Friday, February 02, 2007

Periodicals


I have always enjoyed reading magazines. Us snooty media specialists, formerly known as librarians, prefer to call them periodicals. Makes us sound smarter. They've been both a source of information, as well as inspiration; particularly the horticultural ones.

But lately, I've been more than a little annoyed by the amount of advertising. I'm going through some older mags now, tossing many, clipping articles, and slowly realizing the whole dern things are mostly ads; all designed to make us want, want, want which bores, bores, bores me.

The insinuation being if we had this or that, we'd be happy, sexy, successful or whatever. Gag me folks, that stuff just doesn't do it.

It's not only the ads, it's the articles, so many of them written about "new thingys for spring," or "gadgets to help us."

Well I've never seen one to help me with a sheet rock kicking, booger slinging, raging boy...maybe I'm just out of touch with society.

Manufacturers, designers, and stores are sending them, the publishers, crap by the boatload for the magazines to strongly suggest we need these items, or we will simply be behind the times. Well I like it there, less pressure to conform, or to perform.
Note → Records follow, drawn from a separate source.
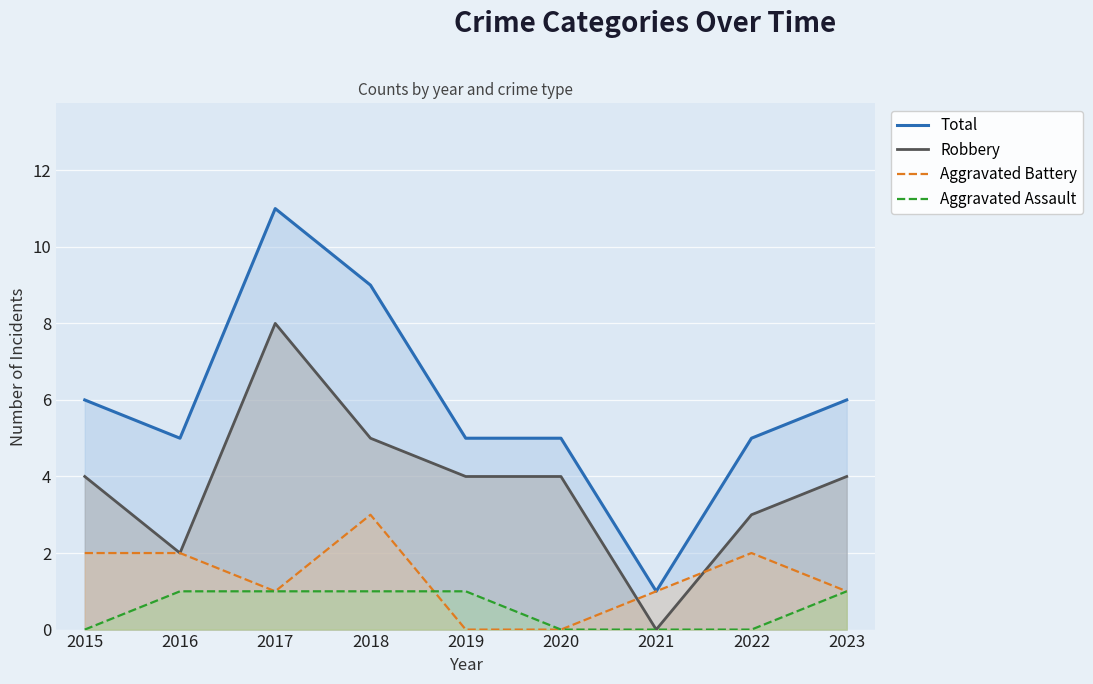

Rank the categories by Total value from lowest to highest.

2021, 2016, 2019, 2020, 2022, 2015, 2023, 2018, 2017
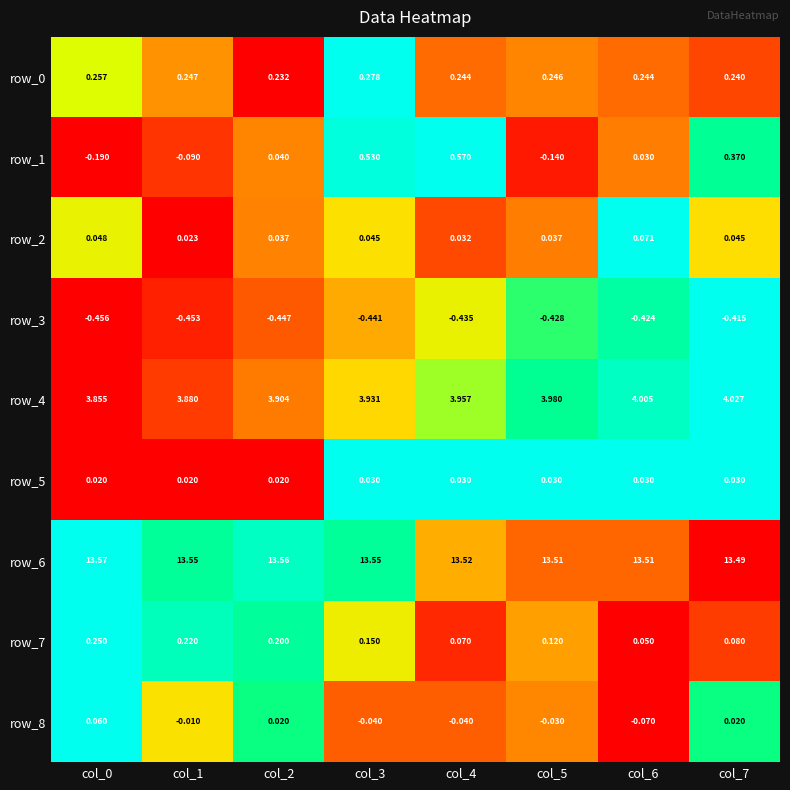

Is the value of row_5 at col_6 greater than the value of row_2 at col_2?

No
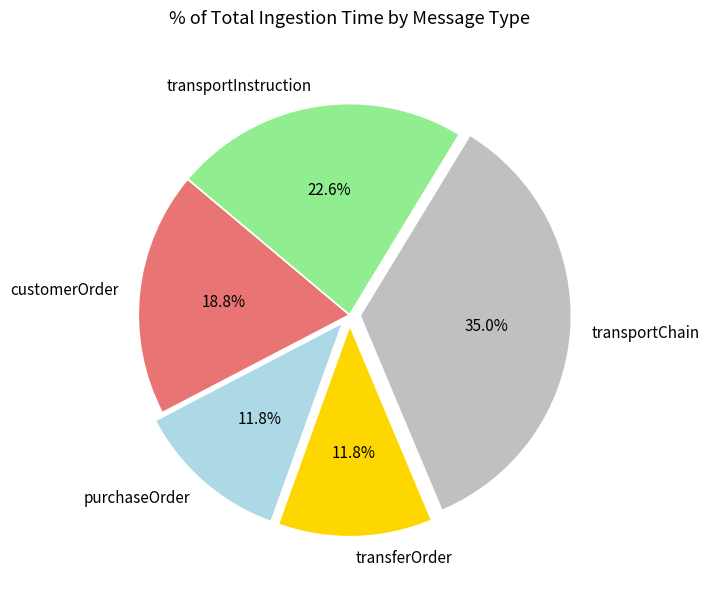

To the nearest percent, what is the difference between the customerOrder and purchaseOrder slice percentages?

7%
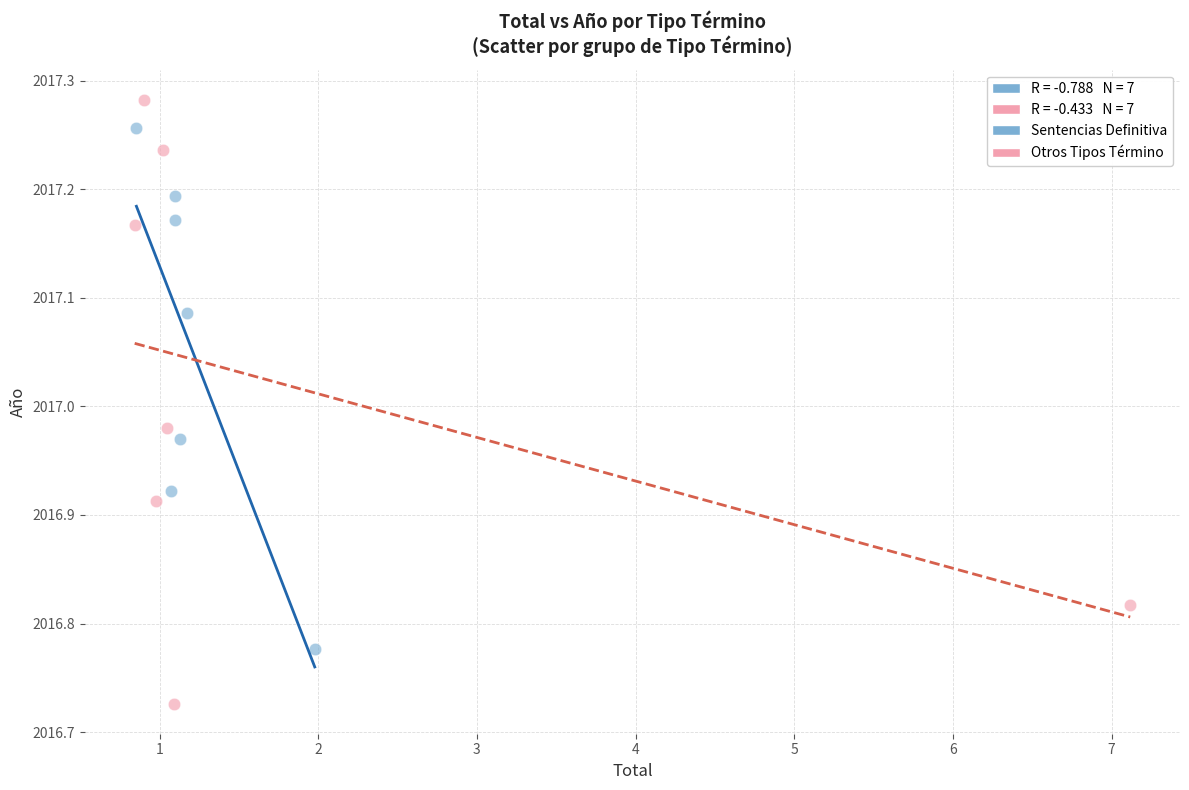

Which series has the widest spread of Y values?

Otros Tipos Término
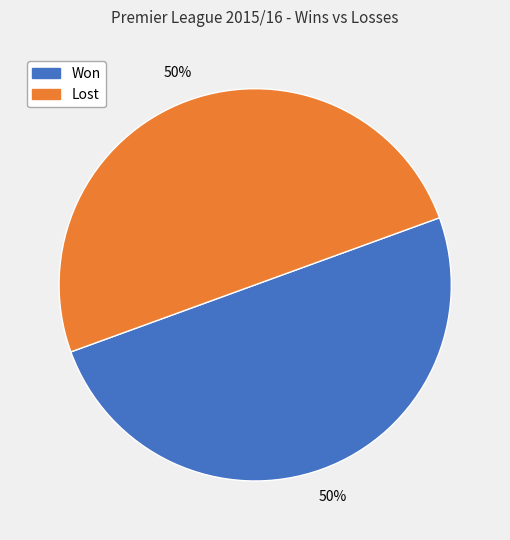

How many slices are in this pie chart?

2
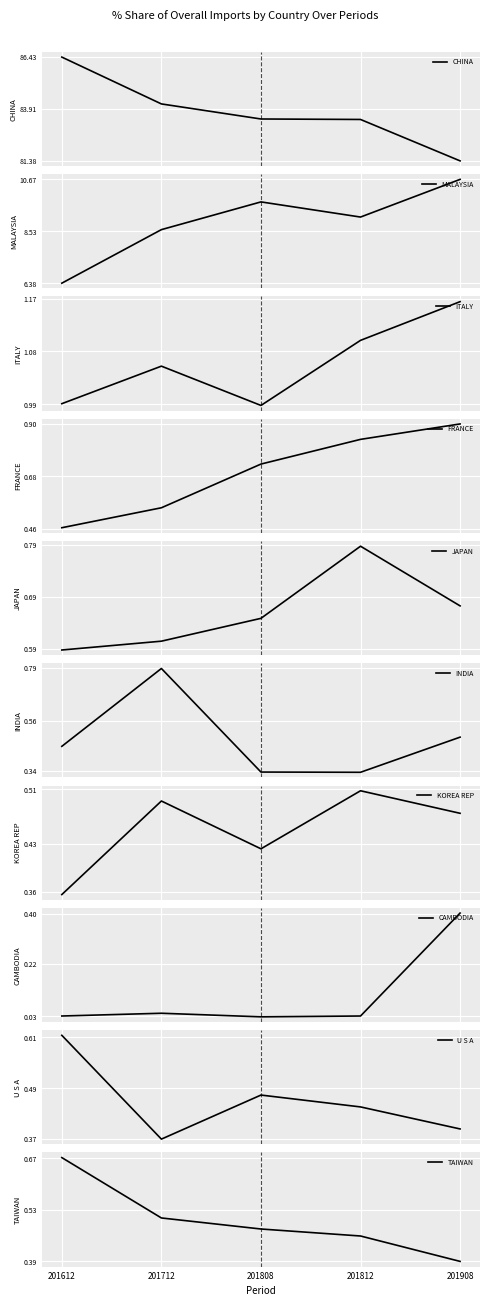

What is the minimum value for CHINA?

81.4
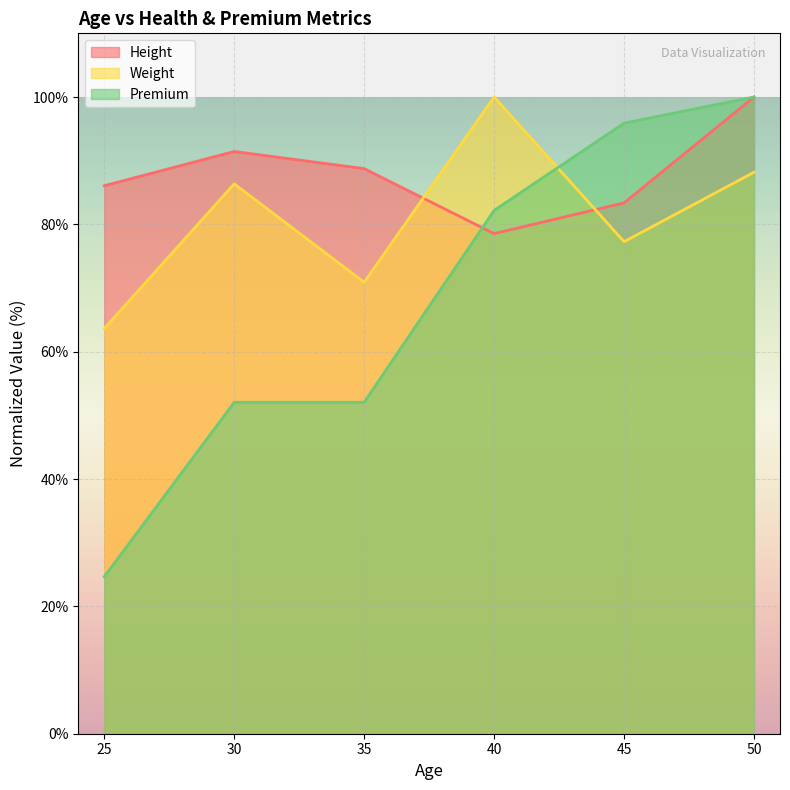

How many times do Weight and Height cross each other?

2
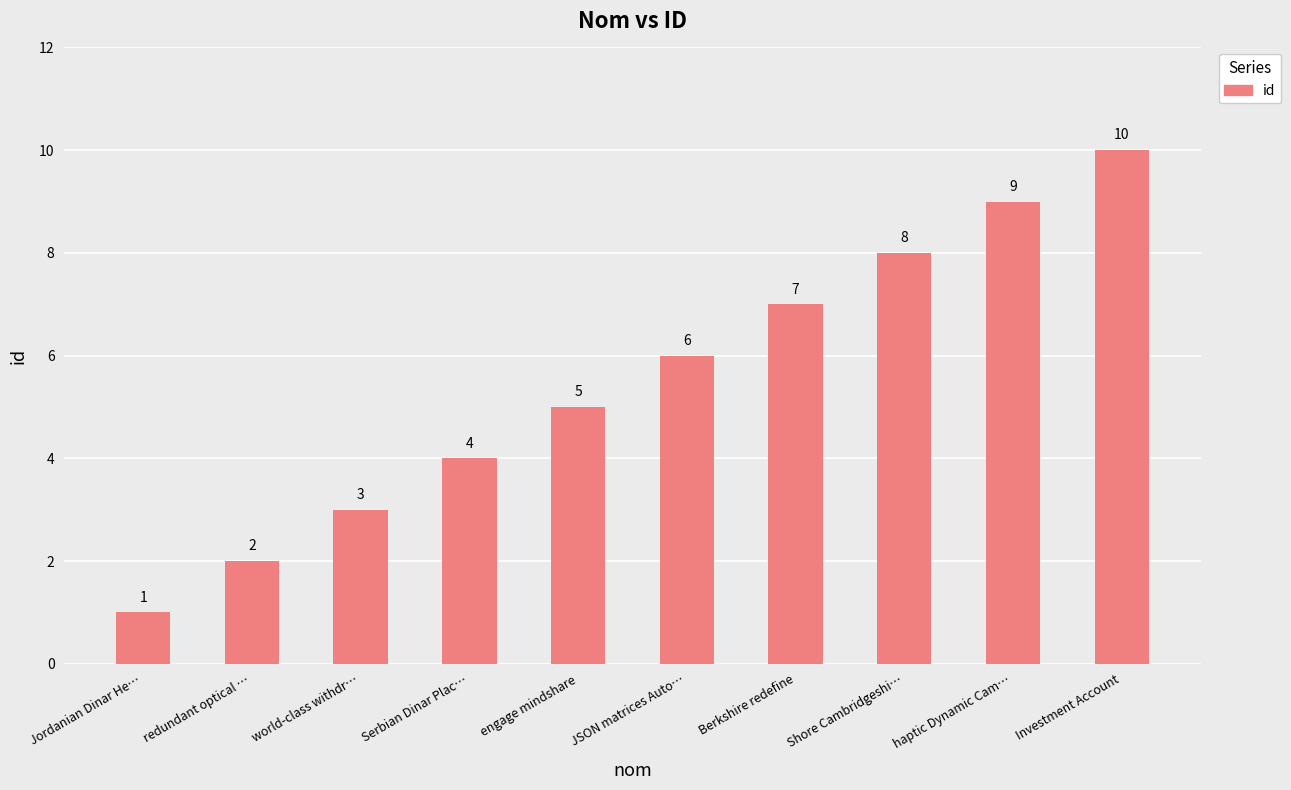

List the labels in order of value, largest first.

Investment Account, haptic Dynamic Cam…, Shore Cambridgeshi…, Berkshire redefine, JSON matrices Auto…, engage mindshare, Serbian Dinar Plac…, world-class withdr…, redundant optical …, Jordanian Dinar He…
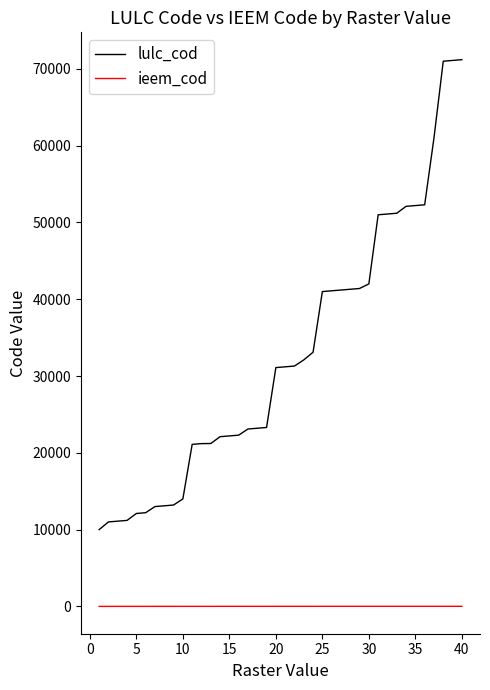

True or false: ieem_cod and lulc_cod cross at least once.

False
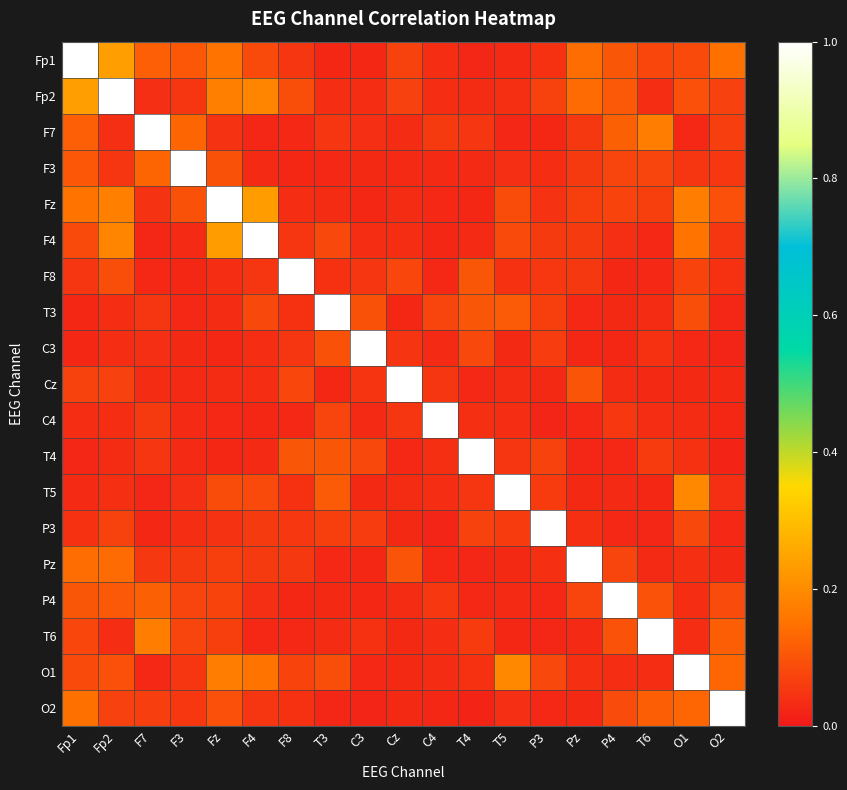

What is the difference between the highest and lowest values at F3?

1.0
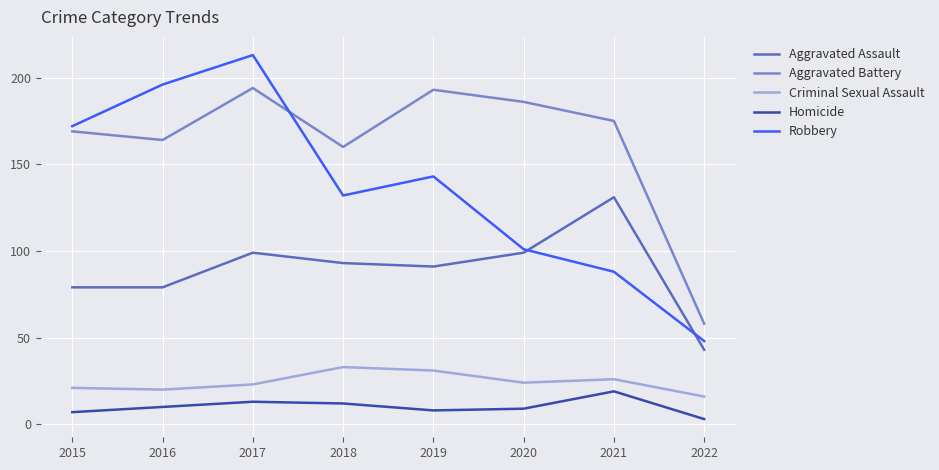

What is the difference between the highest and lowest values at 2021?

156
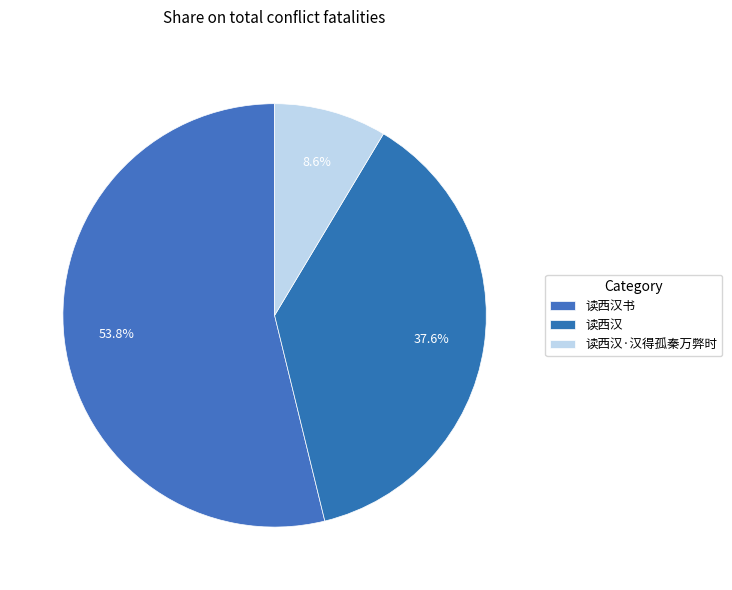

To the nearest percent, what percentage of the pie is 读西汉?

38%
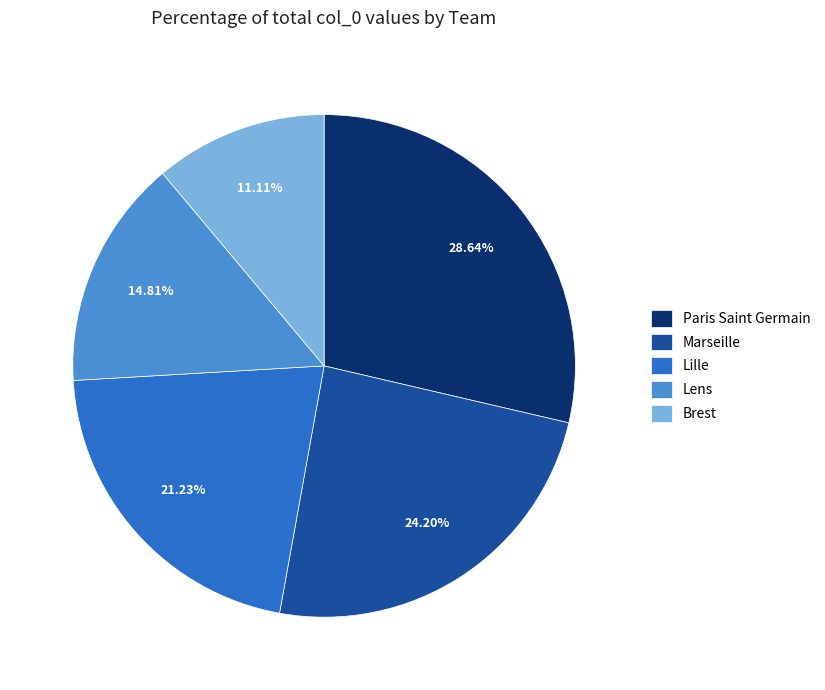

What is the largest slice in the pie chart?

Paris Saint Germain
I have more important things to worry about.

Allen just asked me, "If you were invisible and you cut yourself would the blood show up?"

He was serious, and I got sucked in for a second, "what kinda question is that?" before noticing he's actually reading H.G. Wells classic, The Invisible Man.

No advertising included.

1 comment:

jen said...

I just read a line in a book today that challenged me:

"The measure of anyone's freedom is what he can do without"

I think there is a lot of truth to that.